Excerpted data
--------------------
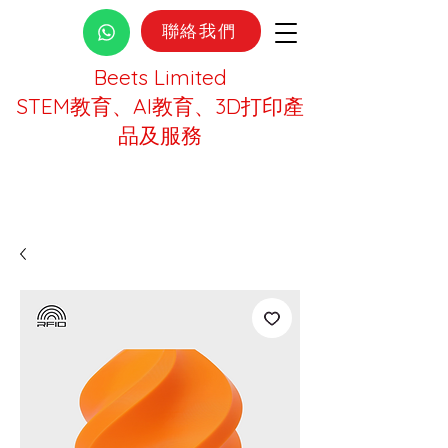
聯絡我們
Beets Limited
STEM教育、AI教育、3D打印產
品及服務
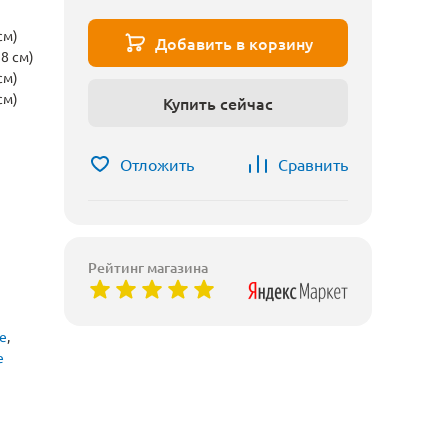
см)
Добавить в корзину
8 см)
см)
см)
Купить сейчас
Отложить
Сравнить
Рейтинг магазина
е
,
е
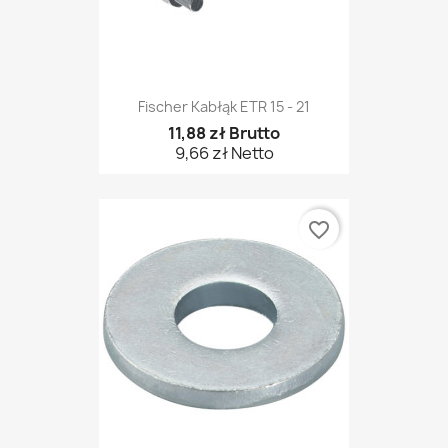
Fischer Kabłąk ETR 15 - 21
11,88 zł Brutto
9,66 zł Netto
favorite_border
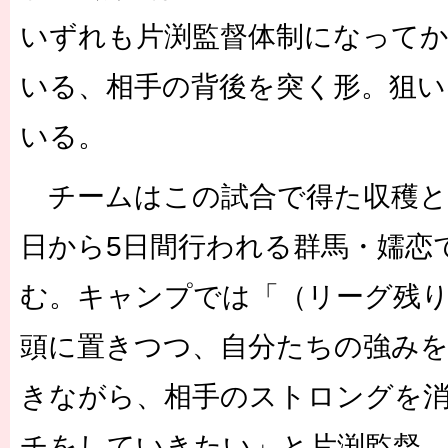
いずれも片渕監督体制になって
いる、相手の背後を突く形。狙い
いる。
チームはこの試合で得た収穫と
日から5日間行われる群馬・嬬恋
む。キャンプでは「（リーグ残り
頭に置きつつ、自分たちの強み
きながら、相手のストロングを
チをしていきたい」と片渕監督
--------------------
What you are asked to do
Could the entries above be written out word for word, pictures excluded?

Reply
聯絡我們
Beets Limited
STEM教育、AI教育、3D打印產
品及服務
см)
Добавить в корзину
8 см)
см)
см)
Купить сейчас
Отложить
Сравнить
Рейтинг магазина
е
,
е
Fischer Kabłąk ETR 15 - 21
11,88 zł Brutto
9,66 zł Netto
favorite_border
いずれも片渕監督体制になって
いる、相手の背後を突く形。狙い
いる。
チームはこの試合で得た収穫と
日から5日間行われる群馬・嬬恋
む。キャンプでは「（リーグ残り
頭に置きつつ、自分たちの強み
きながら、相手のストロングを
チをしていきたい」と片渕監督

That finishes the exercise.